In the abstract on the GABA shunt and yeast heat tolerance, what pretreatment made the wild-type and all mutant strains tolerant to 50°C?

Selected excerpt

= Beginning of Section =

GABA shunt mediates thermotolerance in Saccharomyces cerevisiae by reducing reactive oxygen production.

The GABA shunt pathway involves three enzymes, glutamate decarboxylase (GAD), GABA aminotransferase (GAT) and succinate semialdehyde dehydrogenase (SSADH). These enzymes act in concert to convert glutamate (α-ketoglutarate) to succinate. Deletion mutations in each of these genes in Saccharomyces cerevisiae resulted in growth defects at 45°C. Double and triple mutation constructs were compared for thermotolerance with the wild-type and single mutant strains. Although wild-type and all mutant strains were highly susceptible to brief heat stress at 50°C, a non-lethal 30 min at 40°C temperature pretreatment induced tolerance of the wild-type and all of the mutants to 50°C. The mutant strains collectively exhibited similar susceptibility at 45°C to the induced 50°C treatments. Intracellular reactive oxygen intermediate (ROI) accumulation was measured in wild-type and each of the mutant strains. ROI accumulation in each of the mutants and in various stress conditions was correlated to heat susceptibility of the mutant strains. The addition of ROI scavenger N-tert-butyl-α-phenylnitrone (PBN) enhanced survival of the mutants and strongly inhibited the accumulation of ROI, but did not have significant effect on the wild-type. Measurement of intracellular GABA, glutamate and α-ketoglutarate during lethal heat exposure at 45°C showed higher levels of accumulation of GABA and α-ketoglutarate in the uga1 and uga2 mutants, while glutamate accumulated at higher level in the gad1 mutant. These results suggest that the GABA shunt pathway plays a crucial role in protecting yeast cells from heat damage by restricting ROI production involving the flux of carbon from α-ketoglutarate to succinate during heat stress.

= End of Section =

Data for analysis
= Beginning of Section =

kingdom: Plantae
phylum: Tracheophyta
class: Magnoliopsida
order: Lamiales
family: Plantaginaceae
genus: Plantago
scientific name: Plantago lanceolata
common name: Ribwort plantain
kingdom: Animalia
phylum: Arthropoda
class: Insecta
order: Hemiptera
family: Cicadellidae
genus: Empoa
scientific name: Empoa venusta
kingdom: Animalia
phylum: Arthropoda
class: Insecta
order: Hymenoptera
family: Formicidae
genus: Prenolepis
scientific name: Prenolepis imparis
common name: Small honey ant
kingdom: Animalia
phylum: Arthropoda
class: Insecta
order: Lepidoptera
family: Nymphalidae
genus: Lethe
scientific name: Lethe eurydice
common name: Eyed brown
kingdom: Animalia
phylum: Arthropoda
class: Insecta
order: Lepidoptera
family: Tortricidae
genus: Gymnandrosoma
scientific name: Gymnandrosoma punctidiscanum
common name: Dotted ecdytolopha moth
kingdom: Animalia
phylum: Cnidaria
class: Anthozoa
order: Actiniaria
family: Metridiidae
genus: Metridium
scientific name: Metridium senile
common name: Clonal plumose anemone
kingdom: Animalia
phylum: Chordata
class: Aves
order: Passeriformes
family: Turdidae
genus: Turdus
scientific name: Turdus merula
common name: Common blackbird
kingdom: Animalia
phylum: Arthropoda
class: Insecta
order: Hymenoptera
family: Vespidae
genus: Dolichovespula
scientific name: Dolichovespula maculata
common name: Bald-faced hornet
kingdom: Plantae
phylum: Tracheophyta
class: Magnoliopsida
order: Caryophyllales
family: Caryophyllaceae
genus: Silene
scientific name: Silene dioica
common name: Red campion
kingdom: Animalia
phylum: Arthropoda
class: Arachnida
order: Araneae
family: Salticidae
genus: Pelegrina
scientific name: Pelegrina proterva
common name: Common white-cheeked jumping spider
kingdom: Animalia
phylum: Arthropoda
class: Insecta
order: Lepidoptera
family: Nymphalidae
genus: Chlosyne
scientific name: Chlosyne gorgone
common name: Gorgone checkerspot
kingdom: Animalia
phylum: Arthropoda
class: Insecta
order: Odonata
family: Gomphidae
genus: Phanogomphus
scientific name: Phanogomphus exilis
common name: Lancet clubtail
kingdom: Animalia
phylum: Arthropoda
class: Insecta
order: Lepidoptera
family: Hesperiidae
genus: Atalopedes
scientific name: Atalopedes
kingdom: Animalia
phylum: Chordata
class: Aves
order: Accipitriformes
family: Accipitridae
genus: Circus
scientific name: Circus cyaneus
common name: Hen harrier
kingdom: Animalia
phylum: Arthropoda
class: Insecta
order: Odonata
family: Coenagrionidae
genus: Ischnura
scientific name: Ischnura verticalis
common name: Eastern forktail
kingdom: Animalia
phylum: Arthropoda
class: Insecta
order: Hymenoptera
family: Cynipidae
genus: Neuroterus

= End of Section =

Response area
A non-lethal 30-minute pretreatment at 40°C.